CONSIGNES
[A] Recopiez l'extrait sur les noms du Sauveur à partir des mots « b – Reuss, Hist. » jusqu'aux mots « appellations du Messie. » inclus, en substituant « firmament » à « Ciel ».
[B] D'après l'extrait sur les noms du Sauveur, combien de fois au moins le titre de Fils de l'homme se trouve-t-il dans les Évangiles ?

EXTRAIT DU DOCUMENT
Fils de l’homme ; — Fils de Dieu ; — Seigneur ; — Christ.
Passant à d’autres données du témoignage évangélique, nous nous arrêterons d’abord aux noms de Fils de l’homme, de Fils de Dieu, de Seigneur, de Christ, sous lesquels le Sauveur est si généralement désigné, en les envisageant dans l’ensemble des caractères ou des attributs qu’y attachent les Livres saints.
Les noms de Fils de l’homme et de Fils de Dieu réunis semblent donner immédiatement la doctrine générale de l’Église sur la double nature de Jésus-Christ, et confirmer les résultats de nos précédentes recherches, en particulier ceux que nous avons vu ressortir du κατα σαρκα.
Fils de l’homme. — Ce titre se trouve au moins quatre-vingts fois dans les Évangiles, une seule fois dans les Actes, et nulle part dans les Épîtres, mais il revient dans l’Apocalypse. C’est le nom que Jésus-Christ prend lui-même de préférence, soit pour se désigner à la troisième personne, selon l’usage oriental, comme l’ont supposé quelques interprètes ; soit pour montrer en lui l’idéal de l’hommeb, (opinion vers laquelle diverses causes font pencher aujourd’hui) ; soit par humilité, comme on l’a pensé plus généralement ; soit par d’autres raisons que nous ne pouvons connaître parce qu’elles ne sont pas indiquées.
b – Reuss, Hist. de la théol. chrét.
Ce nom, tout humble qu’il est, emporte dans ses applications à Jésus-Christ des caractères d’une grandeur surhumaine. Le Fils de l’homme est maître du Sabbat, les anges de Dieu le servent ; il est descendu du Ciel ; c’est lui qui opérera la résurrection et le jugement. En comparant Matthieu 26.64 ; 24.30 ; Luc 22.69 avec Daniel 7.13-14, on a la première origine de ce nom et la raison pour laquelle il avait dû devenir une des appellations du Messie.

DONNÉES DISPONIBLES
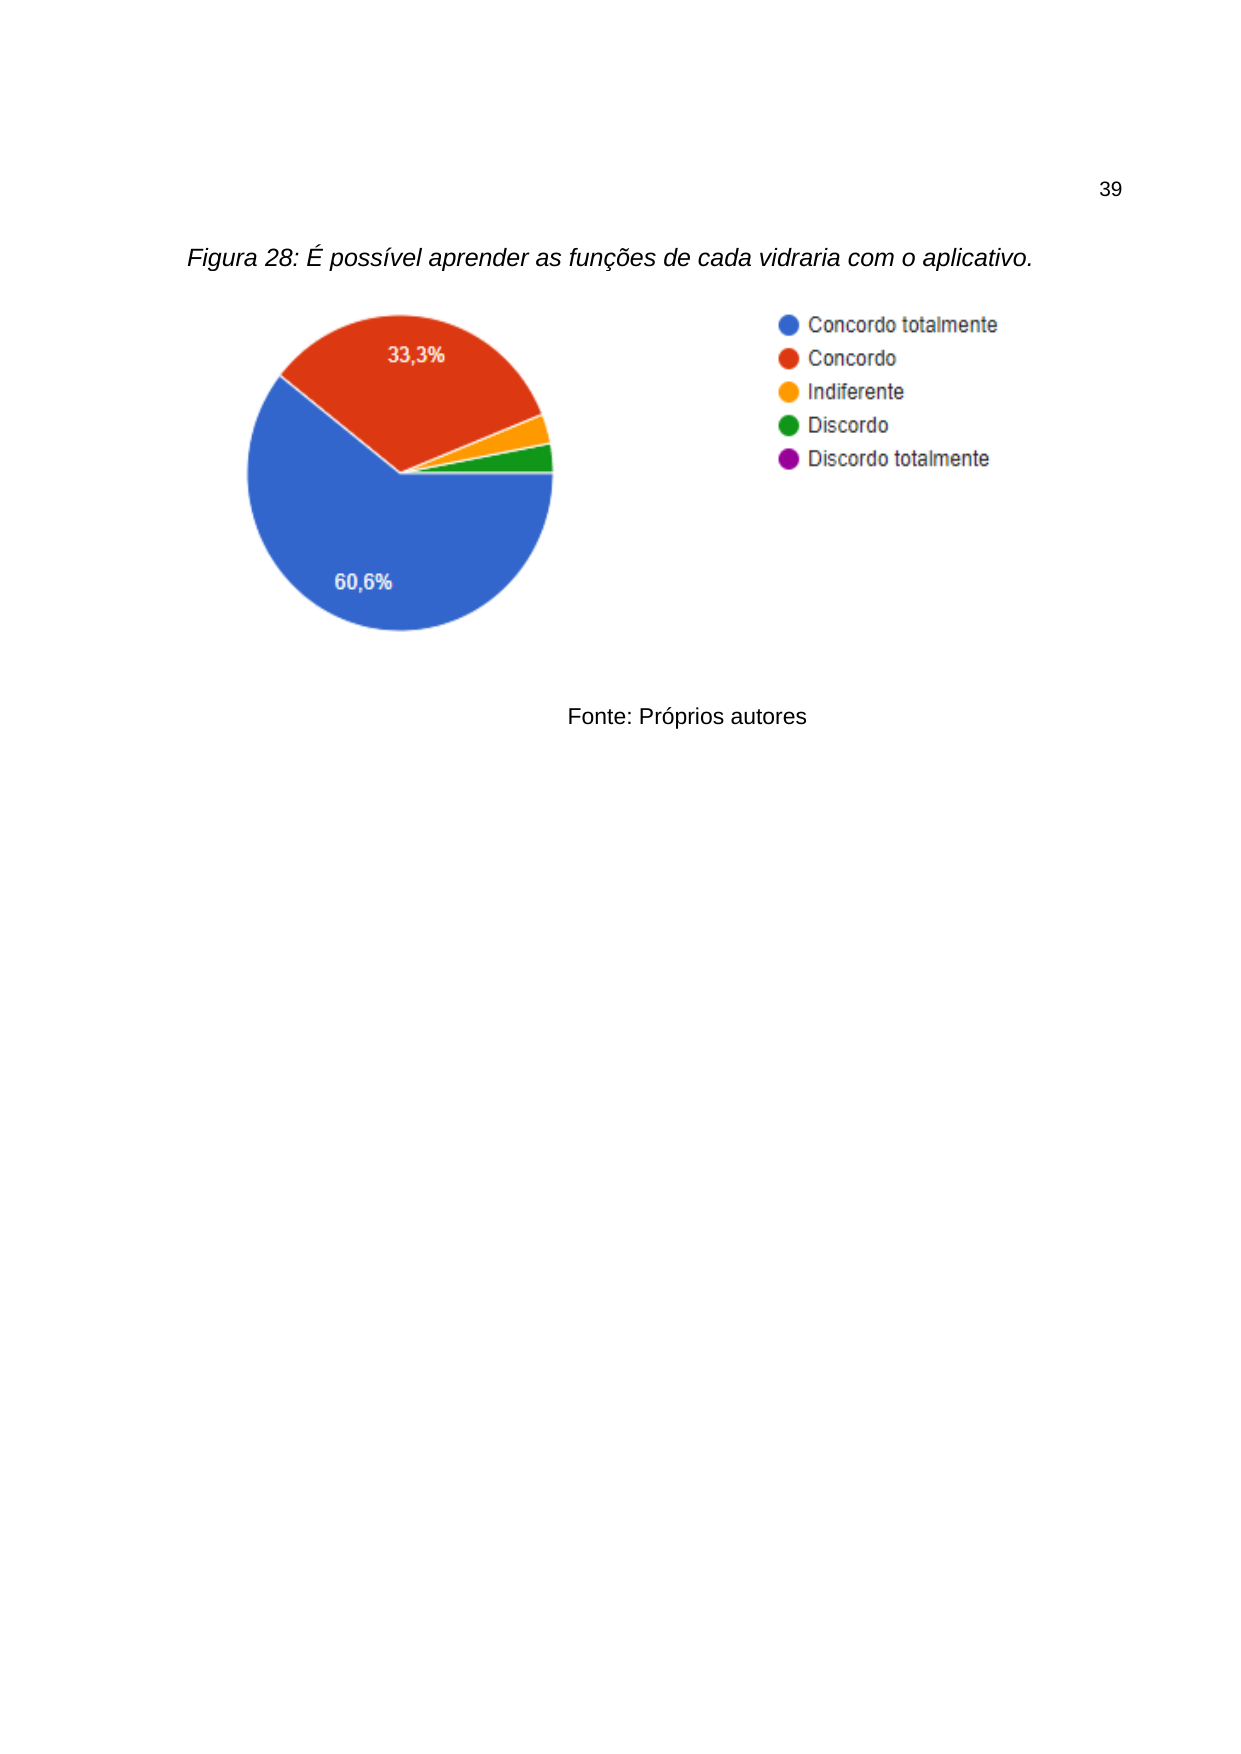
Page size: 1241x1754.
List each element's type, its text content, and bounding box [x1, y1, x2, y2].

CORRIGÉ
[A]
b – Reuss, Hist. de la théol. chrét.
Ce nom, tout humble qu’il est, emporte dans ses applications à Jésus-Christ des caractères d’une grandeur surhumaine. Le Fils de l’homme est maître du Sabbat, les anges de Dieu le servent ; il est descendu du firmament ; c’est lui qui opérera la résurrection et le jugement. En comparant Matthieu 26.64 ; 24.30 ; Luc 22.69 avec Daniel 7.13-14, on a la première origine de ce nom et la raison pour laquelle il avait dû devenir une des appellations du Messie.

[B] Au moins quatre-vingts fois.